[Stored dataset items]
|---|
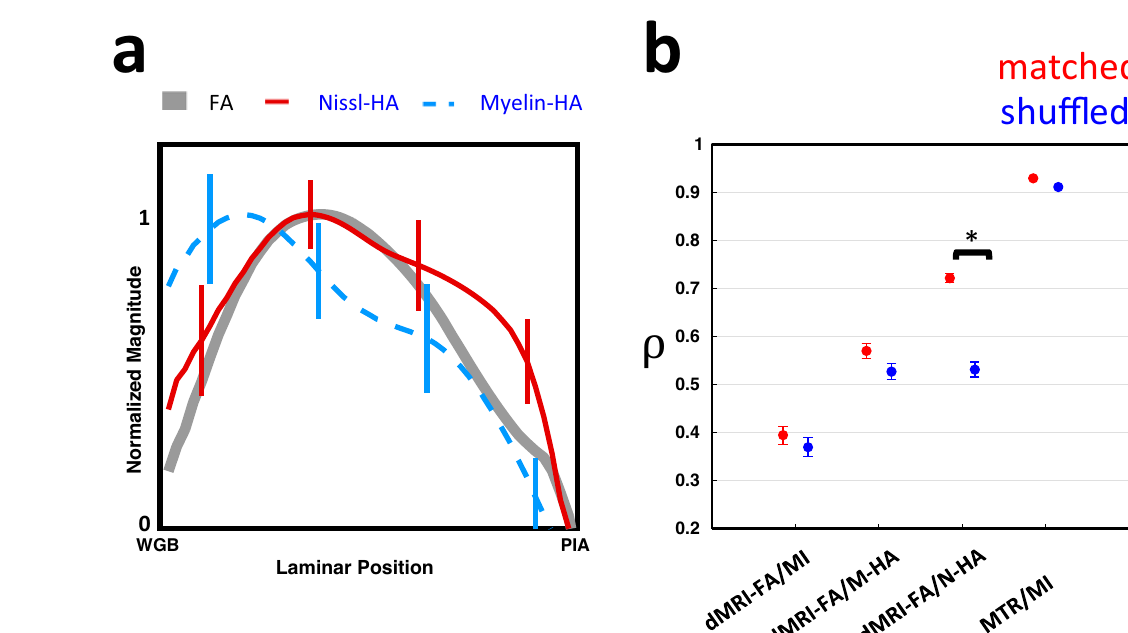
Bars indicate standard deviation. b The mean parcel correlation coef fi cients between MRIandhistologyvariablesfrommatchedlocations(seeFig.4),andwhenthecortical parcels of the histology parameters and those of the dMRI-FA are shuf fl ed between random horizontal locations. MI myelin intensity, N-HA Nissl-HA, M-HA myelin- HA. Bars indicate standard error. The star indicates signi fi cance under a two tailed paired t -test, p <10 − 10 . ρ indicates mean Pearson correlation coef fi cient. Each parcel is one of n =393 biologically independent samples from the marmoset cortex, spanning 18 distinct histological sections. Source data are provided as a source data fi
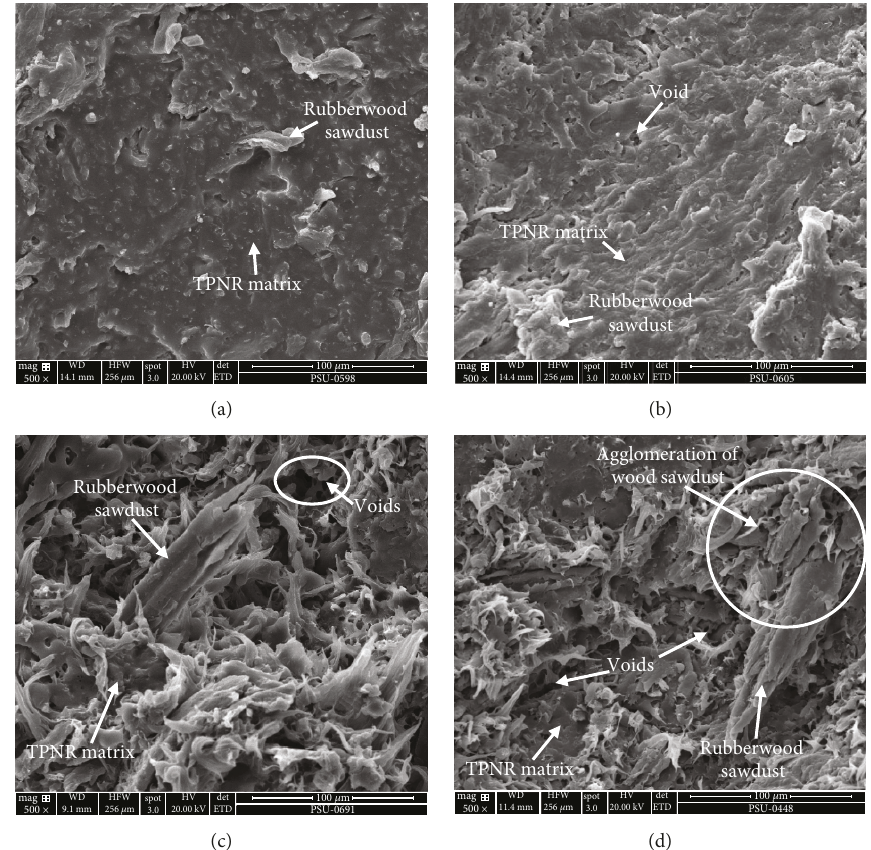
Figure 5: SEM images of R60/P40 composites with (a) 30 wt% RWS and (b) 60 wt% RWS and R30/P70 composites with (c) 30wt% RWS and (d) 60 wt% RWS. All formulations reinforced with RWS 80 mesh.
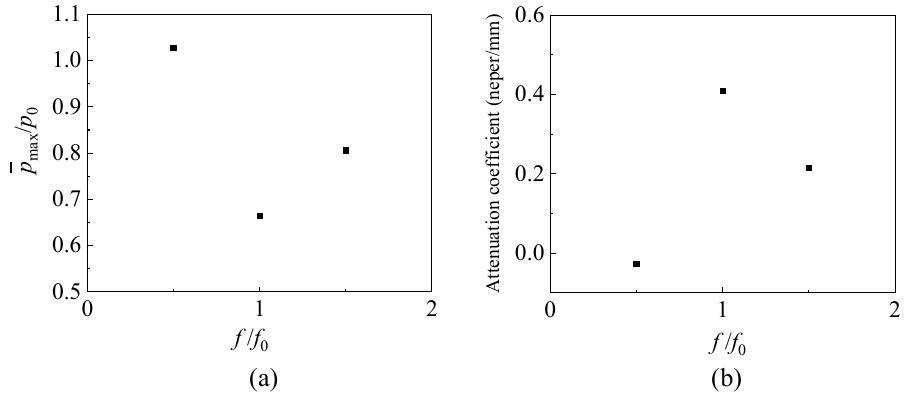
Figure 9. ( a ) Output stress wave value; ( b ) stress attenuation coefficient.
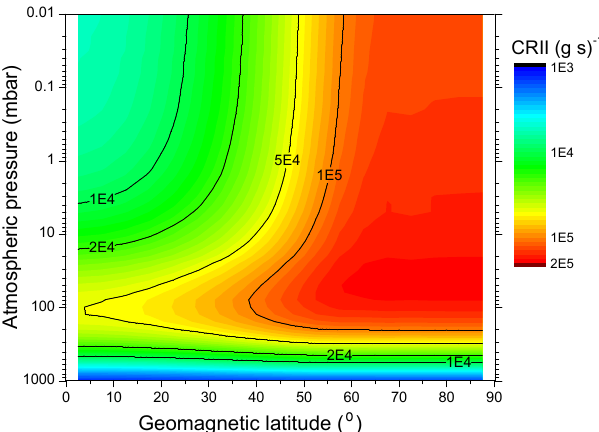
Figure 20. Calculated annual mean ion pair production rate for the year 2014 as a function of barometric pressure and geomagnetic latitude. Computations were done using the CRAC:CRII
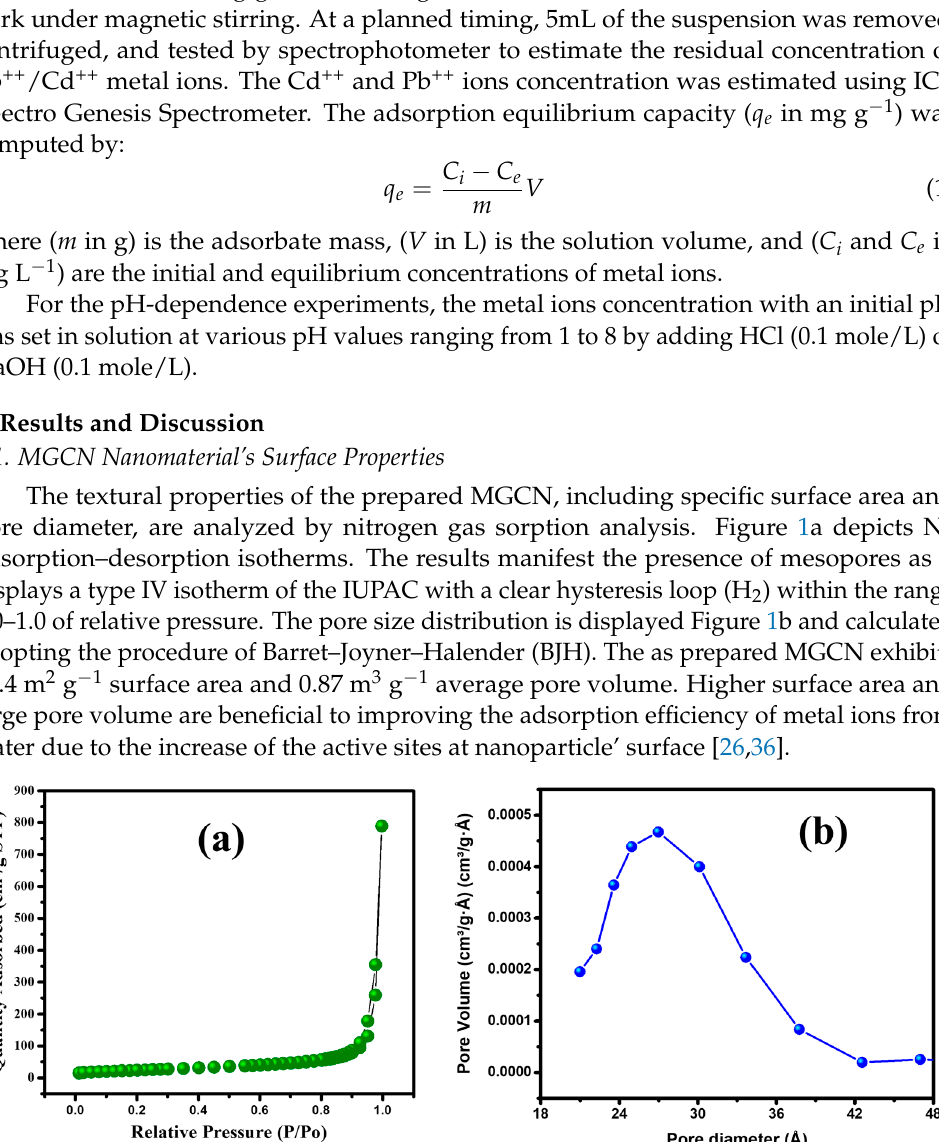
Figure 2. ( a ) Raman spectrum, ( b ) FTIR spectrum, and ( c ) XRD pattern of MGCN sorbent. The bonding and functional groups of MGCN sorbent are determined by the FTIR spectrum recorded in the range 400–4000 cm − 1 , see Figure 2b. The intense band at 810 cm − 1 is relevant to heptazine units’ vibration, which agrees with the literature [31,40]. Moreo- ver, the bands 1414/1486 cm − 1 are assigned to Mg–O–Mg/Mg–O stretching, thereby con- firming the formation of MgO phase. Additionally, the band at 1640 cm − 1 is assigned to MgO. In fact, the vibrational band observed at the wavenumber at 1384 cm − 1 correspond- ing to the C–O–Mg bonding, manifests the existence of an interaction between MgO and g-C 3 N 4 . This result corroborates with the previous study reported in the literature [41]. Additionally, other peaks between 3000–3500 cm − 1 contribute to the aromatic groups’ sym- metric and asymmetric vibrations of O–H and N–H bonds, implying the absorbance of water molecules [31,42]. Based on the results obtained above, the existence of g-C 3 N 4 and the presence of its crystal structure was proven by the similarity of the distinct peaks be- fore and after adding MgO. The crystalline structure of the fabricated MgO/g-C 3 N 4 sorbent is depicted in Figure 2c. The results obviously show the characteristic peaks for g-C 3 N 4 and MgO, indicating that the loading of MgO onto g-C 3 N 4 has been successfully achieved. For g-C 3 N 4 , the strong peak at 27.6° alongside a the small peak at 13.2 ◦ correspond to the (002) and (001) planes, consecutively [43]. The remaining peaks observed in the XRD pattern at 2 θ = 36.8°, 42.7°, 62.12°, 74.6°, and 78.6° are indexed as (111), (200), (220), (311), and (222) reflections, belonging to the cubic structure of MgO phase in agreement with JCPDS card No. 78–0430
|---|
§ Required action: All lines above from the one containing "Figure 9. ( a" up to and including the one containing "Figure 20. Calculated" are to be set down exactly, and nothing else. Leave images out.

§ Solved problem:
Figure 9. ( a ) Output stress wave value; ( b ) stress attenuation coefficient.
Figure 20. Calculated annual mean ion pair production rate for the year 2014 as a function of barometric pressure and geomagnetic latitude. Computations were done using the CRAC:CRII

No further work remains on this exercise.